Le vide d'informations dans lequel il se trouve le déprime constamment. Mon père n'a pas la possibilité de recevoir des nouvelles pertinentes concernant l'Ukraine.

L’état des prises de courant dans sa cellule est toujours au point mort : il n’y en a toujours pas et elles ne sont pas prévues. Le programme de la journée n’a pas changé non plus: réveil à 5 heures, exercices, petit-déjeuner, promenade d’une heure à l’extérieur, déjeuner, dîner et  coucher à 21h00. Une fois par mois, s’il a de la chance, on le conduit au magasin pour acheter de la nourriture et des articles nécessaires au ménage.

En raison du régime strict de la colonie, les transferts sont limités - un transfert tous les trois mois. Dès le début de son séjour dans la colonie, mon père n'a reçu que deux colis et n’a vu le Consul ukrainien que deux fois. En revanche, son avocat le voit tous les mois pour lui communiquer des nouvelles intéressantes  en provenance d'Ukraine et le soutenir moralement.

D’ailleurs, il s’est avéré que l’une des lettres que mon père nous avait envoyées en mars a disparu sans laisser de trace et ne nous est jamais parvenue. C'était une lettre particulière car elle renfermait un dessin de la ville turque d'Istanbul. Mon père était vraiment désolé de cette disparition car il avait consacré beaucoup de temps et d’efforts à réaliser ce dessin.

En général, rien n'a radicalement changé dans sa vie, puisqu'un séjour dans une colonie ressemble à un jour comme celui d’une marmotte, chaque jour est identique. Mon père vit de rencontre en rencontre avec le consul et l'avocat, d'appel après appel, de lettre en lettre et dans l'attente de son retour chez lui.

Il nous a demandé de transmettre ses salutations et ses remerciements pour le soutien de tous ceux qui ne l’oublient pas. En particulier, il a remercié ceux qui ont contribué à  l'organisation de l'exposition de ses œuvres à New York, qui s'est tenue le 28 mai. Il a été surpris et très heureux de cette nouvelle et nous a dit qu'il ne pouvait même pas imaginer que ses dessins seraient vus de l'autre côté de l'océan.

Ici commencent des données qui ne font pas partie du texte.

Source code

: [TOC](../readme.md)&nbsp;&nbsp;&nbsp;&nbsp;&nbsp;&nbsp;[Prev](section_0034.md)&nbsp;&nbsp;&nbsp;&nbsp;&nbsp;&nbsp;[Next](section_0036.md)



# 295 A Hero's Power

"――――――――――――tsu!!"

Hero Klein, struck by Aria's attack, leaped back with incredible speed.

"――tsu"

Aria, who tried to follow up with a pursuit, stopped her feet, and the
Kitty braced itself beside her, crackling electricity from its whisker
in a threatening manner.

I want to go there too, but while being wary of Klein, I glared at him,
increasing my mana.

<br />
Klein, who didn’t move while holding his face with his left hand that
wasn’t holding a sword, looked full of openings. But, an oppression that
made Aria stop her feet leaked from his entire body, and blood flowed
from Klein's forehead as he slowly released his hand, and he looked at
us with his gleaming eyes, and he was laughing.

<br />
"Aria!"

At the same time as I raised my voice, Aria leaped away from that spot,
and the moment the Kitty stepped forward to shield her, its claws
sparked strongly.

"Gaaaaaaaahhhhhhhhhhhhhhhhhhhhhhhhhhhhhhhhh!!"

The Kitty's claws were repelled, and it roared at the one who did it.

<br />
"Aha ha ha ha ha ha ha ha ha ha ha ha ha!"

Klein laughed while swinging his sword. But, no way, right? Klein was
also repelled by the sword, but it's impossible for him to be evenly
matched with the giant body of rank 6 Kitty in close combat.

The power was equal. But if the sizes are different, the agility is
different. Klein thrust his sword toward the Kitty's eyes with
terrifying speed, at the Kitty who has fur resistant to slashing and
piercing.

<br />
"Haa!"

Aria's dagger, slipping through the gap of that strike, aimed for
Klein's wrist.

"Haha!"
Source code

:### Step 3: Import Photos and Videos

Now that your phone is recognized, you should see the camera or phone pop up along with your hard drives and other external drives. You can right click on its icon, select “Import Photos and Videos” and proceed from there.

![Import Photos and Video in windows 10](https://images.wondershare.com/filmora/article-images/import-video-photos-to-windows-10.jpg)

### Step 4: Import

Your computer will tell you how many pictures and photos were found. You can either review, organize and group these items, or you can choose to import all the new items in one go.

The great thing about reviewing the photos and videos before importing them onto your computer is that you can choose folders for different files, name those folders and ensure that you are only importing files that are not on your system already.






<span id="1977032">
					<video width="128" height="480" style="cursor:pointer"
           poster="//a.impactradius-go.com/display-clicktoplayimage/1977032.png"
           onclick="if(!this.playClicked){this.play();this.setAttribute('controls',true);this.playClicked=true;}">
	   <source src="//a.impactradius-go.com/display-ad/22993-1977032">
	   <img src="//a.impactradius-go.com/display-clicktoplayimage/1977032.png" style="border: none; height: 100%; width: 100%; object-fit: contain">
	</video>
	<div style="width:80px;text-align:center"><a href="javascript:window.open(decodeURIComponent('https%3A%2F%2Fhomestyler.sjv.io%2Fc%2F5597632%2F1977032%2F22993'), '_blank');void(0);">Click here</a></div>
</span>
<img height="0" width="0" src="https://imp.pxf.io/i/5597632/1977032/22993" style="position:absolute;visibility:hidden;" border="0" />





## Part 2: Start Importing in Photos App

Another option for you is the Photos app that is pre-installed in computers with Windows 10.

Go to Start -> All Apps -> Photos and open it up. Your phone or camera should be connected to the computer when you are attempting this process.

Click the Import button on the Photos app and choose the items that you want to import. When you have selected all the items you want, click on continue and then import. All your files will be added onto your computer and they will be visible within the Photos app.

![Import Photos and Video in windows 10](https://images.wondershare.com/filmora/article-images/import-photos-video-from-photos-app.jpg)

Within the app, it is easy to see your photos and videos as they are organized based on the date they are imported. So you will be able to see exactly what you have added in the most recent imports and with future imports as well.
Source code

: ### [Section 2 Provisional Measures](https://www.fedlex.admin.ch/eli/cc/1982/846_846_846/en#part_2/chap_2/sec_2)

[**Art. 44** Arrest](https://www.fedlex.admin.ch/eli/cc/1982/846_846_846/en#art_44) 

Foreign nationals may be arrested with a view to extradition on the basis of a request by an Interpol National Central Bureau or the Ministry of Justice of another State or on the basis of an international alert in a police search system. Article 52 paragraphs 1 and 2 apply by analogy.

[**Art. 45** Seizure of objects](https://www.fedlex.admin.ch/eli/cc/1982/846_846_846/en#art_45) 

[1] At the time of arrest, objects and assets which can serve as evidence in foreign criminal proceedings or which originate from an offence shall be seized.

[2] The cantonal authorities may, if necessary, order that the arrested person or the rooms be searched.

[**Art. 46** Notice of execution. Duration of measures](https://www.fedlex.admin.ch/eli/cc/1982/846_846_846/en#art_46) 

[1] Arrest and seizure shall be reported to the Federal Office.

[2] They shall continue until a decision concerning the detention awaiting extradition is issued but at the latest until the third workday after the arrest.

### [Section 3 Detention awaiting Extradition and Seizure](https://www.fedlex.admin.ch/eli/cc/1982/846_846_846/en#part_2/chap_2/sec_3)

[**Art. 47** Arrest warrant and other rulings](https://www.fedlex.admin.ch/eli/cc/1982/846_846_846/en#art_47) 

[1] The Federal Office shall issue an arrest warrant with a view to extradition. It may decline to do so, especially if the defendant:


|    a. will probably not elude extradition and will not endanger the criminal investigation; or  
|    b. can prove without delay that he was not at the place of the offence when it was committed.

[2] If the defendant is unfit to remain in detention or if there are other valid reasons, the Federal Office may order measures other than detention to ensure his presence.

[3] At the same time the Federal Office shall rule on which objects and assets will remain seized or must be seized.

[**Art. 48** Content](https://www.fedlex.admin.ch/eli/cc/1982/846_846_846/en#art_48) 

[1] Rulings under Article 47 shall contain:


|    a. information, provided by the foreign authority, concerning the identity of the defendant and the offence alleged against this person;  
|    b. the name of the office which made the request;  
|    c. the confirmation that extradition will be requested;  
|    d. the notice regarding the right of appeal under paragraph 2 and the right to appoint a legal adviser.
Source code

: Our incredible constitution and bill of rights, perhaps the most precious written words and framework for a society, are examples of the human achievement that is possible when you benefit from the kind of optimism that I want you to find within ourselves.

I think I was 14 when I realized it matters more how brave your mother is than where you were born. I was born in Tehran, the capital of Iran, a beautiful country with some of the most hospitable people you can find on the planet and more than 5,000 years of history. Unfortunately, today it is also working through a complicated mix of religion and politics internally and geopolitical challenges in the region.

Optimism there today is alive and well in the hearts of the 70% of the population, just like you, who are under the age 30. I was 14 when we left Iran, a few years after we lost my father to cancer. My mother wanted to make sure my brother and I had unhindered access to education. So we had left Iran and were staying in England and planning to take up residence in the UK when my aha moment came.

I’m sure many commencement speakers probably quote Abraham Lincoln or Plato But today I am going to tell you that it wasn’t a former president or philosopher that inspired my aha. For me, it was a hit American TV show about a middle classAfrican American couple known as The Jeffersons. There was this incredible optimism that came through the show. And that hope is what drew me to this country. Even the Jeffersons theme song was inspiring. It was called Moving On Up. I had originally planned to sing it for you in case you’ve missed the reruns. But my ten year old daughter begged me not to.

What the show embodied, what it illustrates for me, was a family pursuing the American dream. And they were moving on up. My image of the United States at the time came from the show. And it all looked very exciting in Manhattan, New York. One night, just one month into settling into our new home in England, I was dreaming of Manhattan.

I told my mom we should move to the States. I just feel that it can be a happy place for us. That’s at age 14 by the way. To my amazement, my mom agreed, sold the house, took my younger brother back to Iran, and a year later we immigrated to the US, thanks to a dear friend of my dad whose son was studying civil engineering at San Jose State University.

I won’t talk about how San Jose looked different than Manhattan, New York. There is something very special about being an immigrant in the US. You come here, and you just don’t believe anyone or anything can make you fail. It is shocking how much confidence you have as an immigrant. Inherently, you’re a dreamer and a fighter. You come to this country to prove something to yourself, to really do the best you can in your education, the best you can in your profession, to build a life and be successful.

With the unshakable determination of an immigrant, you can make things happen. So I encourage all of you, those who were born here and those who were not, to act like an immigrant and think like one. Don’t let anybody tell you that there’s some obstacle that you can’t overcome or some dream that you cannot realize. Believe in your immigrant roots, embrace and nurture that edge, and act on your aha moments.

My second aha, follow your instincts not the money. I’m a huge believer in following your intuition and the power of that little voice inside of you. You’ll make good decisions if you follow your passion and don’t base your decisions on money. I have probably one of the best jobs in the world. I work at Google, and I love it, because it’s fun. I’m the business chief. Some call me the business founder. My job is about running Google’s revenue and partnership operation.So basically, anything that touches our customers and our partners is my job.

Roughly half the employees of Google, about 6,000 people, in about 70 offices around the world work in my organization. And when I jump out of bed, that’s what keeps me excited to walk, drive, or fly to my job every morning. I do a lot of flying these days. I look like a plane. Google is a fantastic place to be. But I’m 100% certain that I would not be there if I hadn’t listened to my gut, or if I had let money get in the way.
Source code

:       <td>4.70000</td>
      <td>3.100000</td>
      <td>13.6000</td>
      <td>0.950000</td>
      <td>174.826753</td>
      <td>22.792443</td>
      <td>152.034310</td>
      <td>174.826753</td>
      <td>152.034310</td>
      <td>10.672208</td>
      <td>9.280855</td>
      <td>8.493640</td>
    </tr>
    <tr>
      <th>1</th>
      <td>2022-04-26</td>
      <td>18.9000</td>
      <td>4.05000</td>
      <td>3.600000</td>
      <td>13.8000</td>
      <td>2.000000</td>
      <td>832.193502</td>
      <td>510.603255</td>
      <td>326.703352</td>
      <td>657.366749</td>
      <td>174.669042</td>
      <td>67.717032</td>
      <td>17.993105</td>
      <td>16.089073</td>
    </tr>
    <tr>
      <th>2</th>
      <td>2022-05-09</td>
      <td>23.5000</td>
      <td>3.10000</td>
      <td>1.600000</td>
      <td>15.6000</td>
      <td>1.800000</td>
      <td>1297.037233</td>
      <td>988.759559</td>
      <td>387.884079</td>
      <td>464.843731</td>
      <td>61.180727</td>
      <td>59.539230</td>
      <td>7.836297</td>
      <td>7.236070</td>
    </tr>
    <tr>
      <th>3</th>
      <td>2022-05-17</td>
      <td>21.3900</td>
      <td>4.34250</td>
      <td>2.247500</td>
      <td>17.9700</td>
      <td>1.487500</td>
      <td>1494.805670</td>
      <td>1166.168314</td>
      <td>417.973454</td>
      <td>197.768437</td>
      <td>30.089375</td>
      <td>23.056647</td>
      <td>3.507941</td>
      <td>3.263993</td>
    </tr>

De plus, mon père a annoncé un certain nombre de nouvelles œuvres, sans révéler de détails, afin de ne pas gâcher l'effet de la première impression. Il a seulement ajouté que ce sera encore très intéressant.

* * *

Aujourd'hui, cela fait déjà un an que le tribunal municipal de Moscou a condamné Roman Souchtchenkoà 12 ans de prison dans une colonie pénitentiaire à haute sécurité.

Et le 27 juin cela fera 1000 jours que mon père a été arrêté.

Je voudrais une fois encore exhorter tous ceux qui ne sont pas indifférents à consacrer un peu de leur temps à écrire une lettre au prisonnier politique ukrainien Souchtchenko. Après tout, chaque ligne et mot gentil lui procure de la joie et illumine les jours passés en détention.

Voilà l’adresse pour lui envoyer des lettres :

Сущенко Роману Владимировичу

ФКУ ИК-11 УФСИН России по Кировской обл.,

деревня Утробино, Кировская область,

Россия 613043

Toute la correspondance doit être en russe, sinon la censure ne la laissera pas passer.